In how many lines of the listing does the string "needs" appear? Give only the number.

■ ■ ■ ■ ■

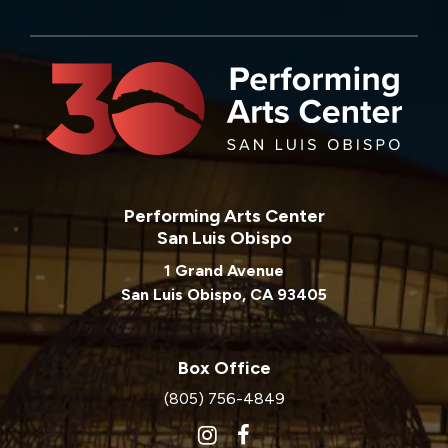
Performing Arts Center
San Luis Obispo
1 Grand Avenue
San Luis Obispo, CA 93405
Box Office
(805) 756-4849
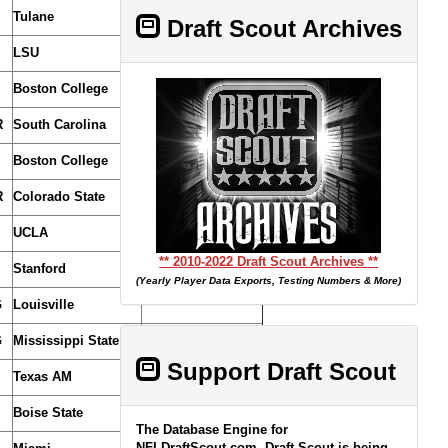
Tulane
(From Cardinals/Lions)
Draft Scout Archives
LSU
(From Dolphins)
Boston College
R
South Carolina
(From Bears)
Boston College
(From Vikings)
R
Colorado State
UCLA
** 2010-2022 Draft Scout Archives **
Stanford
(Yearly Player Data Exports, Testing Numbers & More)
G
Louisville
G
Mississippi State
(From Dolphins)
Support Draft Scout
Texas AM
Boise State
The Database Engine for
NFLDraftScout.com, Draft Scout is being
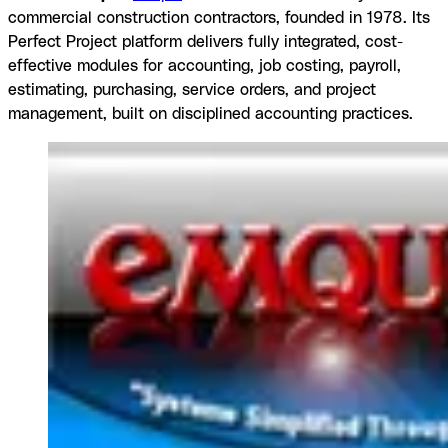
commercial construction contractors, founded in 1978. Its
Perfect Project platform delivers fully integrated, cost-
effective modules for accounting, job costing, payroll,
estimating, purchasing, service orders, and project
management, built on disciplined accounting practices.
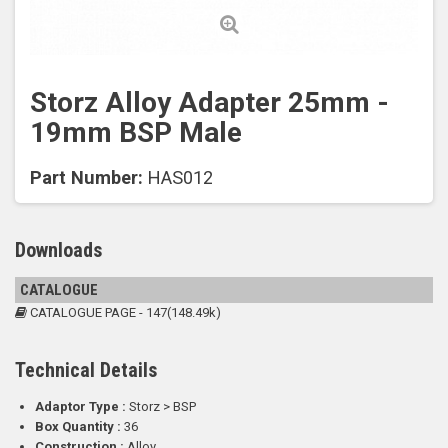
Storz Alloy Adapter 25mm -
19mm BSP Male
Part Number:
HAS012
Downloads
CATALOGUE
CATALOGUE PAGE - 147(148.49k)
Technical Details
Adaptor Type :
Storz > BSP
Box Quantity :
36
Construction :
Alloy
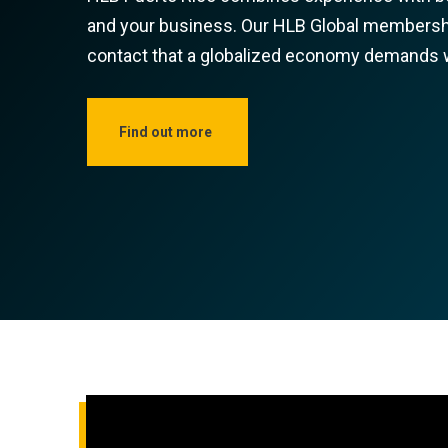
and your business. Our HLB Global membershi
contact that a globalized economy demands wh
Find out more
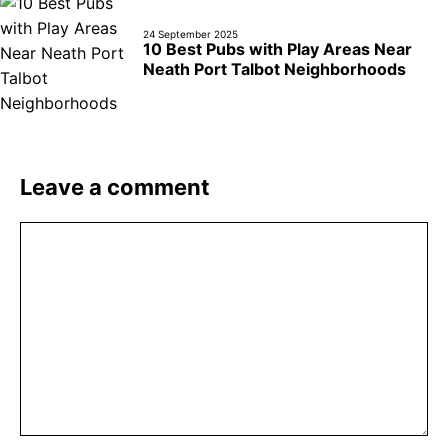
24 September 2025
10 Best Pubs with Play Areas Near
Neath Port Talbot Neighborhoods
Leave a comment
Comment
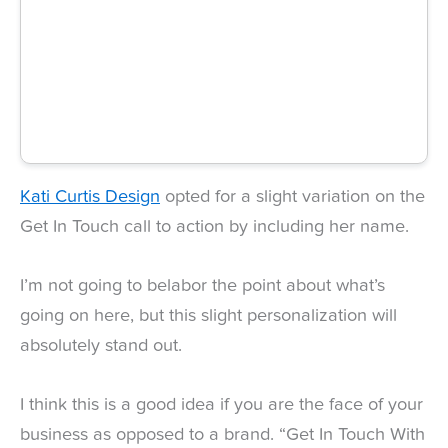
Kati Curtis Design
opted for a slight variation on the
Get In Touch call to action by including her name.
I’m not going to belabor the point about what’s
going on here, but this slight personalization will
absolutely stand out.
I think this is a good idea if you are the face of your
business as opposed to a brand. “Get In Touch With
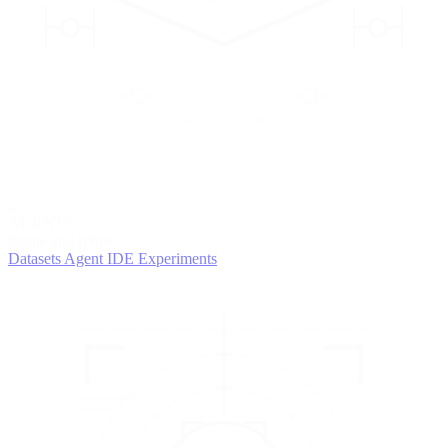
2
AGENTS
Iterate and refine
Datasets
Agent IDE
Experiments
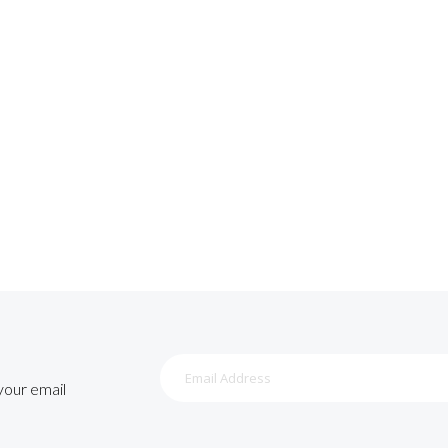
Sign
Up
 your email
for
Our
Newsletter:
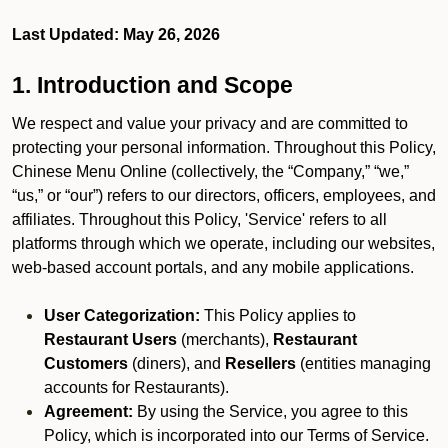
Last Updated: May 26, 2026
1. Introduction and Scope
We respect and value your privacy and are committed to
protecting your personal information. Throughout this Policy,
Chinese Menu Online (collectively, the “Company,” “we,”
“us,” or “our”) refers to our directors, officers, employees, and
affiliates. Throughout this Policy, 'Service' refers to all
platforms through which we operate, including our websites,
web-based account portals, and any mobile applications.
User Categorization:
This Policy applies to
Restaurant Users
(merchants),
Restaurant
Customers
(diners), and
Resellers
(entities managing
accounts for Restaurants).
Agreement:
By using the Service, you agree to this
Policy, which is incorporated into our Terms of Service.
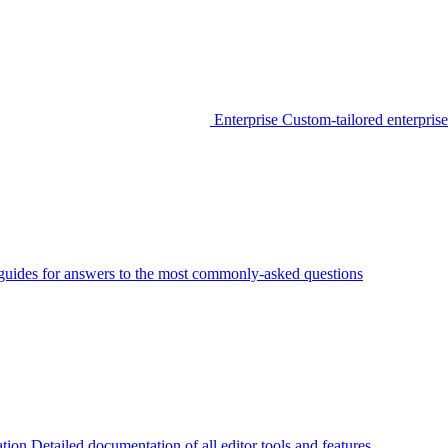
Enterprise
Custom-tailored enterprise
guides for answers to the most commonly-asked questions
tion
Detailed documentation of all editor tools and features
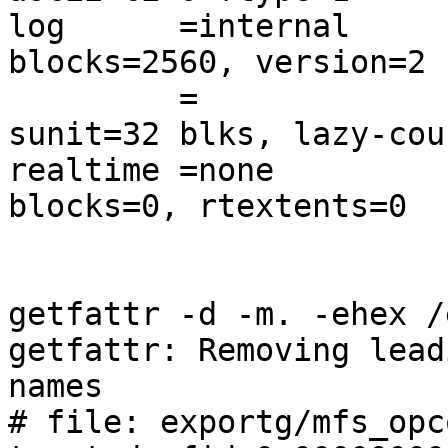
log      =internal      
blocks=2560, version=2

         =                       sectsz=512   
sunit=32 blks, lazy-coun
realtime =none          
blocks=0, rtextents=0

getfattr -d -m. -ehex /
getfattr: Removing lead
names

# file: exportg/mfs_opc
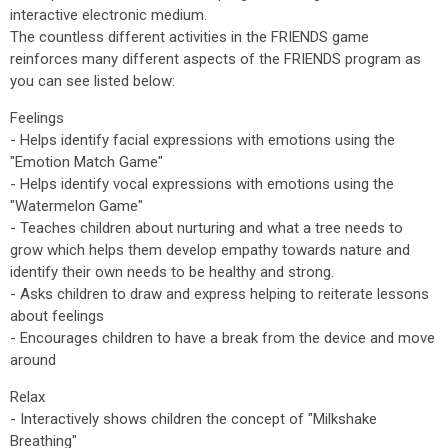
interactive electronic medium.
The countless different activities in the FRIENDS game
reinforces many different aspects of the FRIENDS program as
you can see listed below:
Feelings
- Helps identify facial expressions with emotions using the
"Emotion Match Game"
- Helps identify vocal expressions with emotions using the
"Watermelon Game"
- Teaches children about nurturing and what a tree needs to
grow which helps them develop empathy towards nature and
identify their own needs to be healthy and strong.
- Asks children to draw and express helping to reiterate lessons
about feelings
- Encourages children to have a break from the device and move
around
Relax
- Interactively shows children the concept of "Milkshake
Breathing"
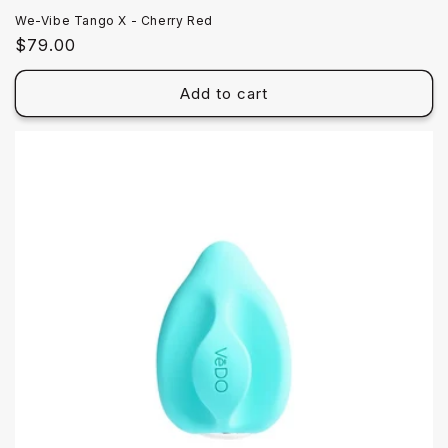
We-Vibe Tango X - Cherry Red
Regular
$79.00
price
Add to cart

■ ■ ■ ■ ■

## WRITTEN RESPONSE
2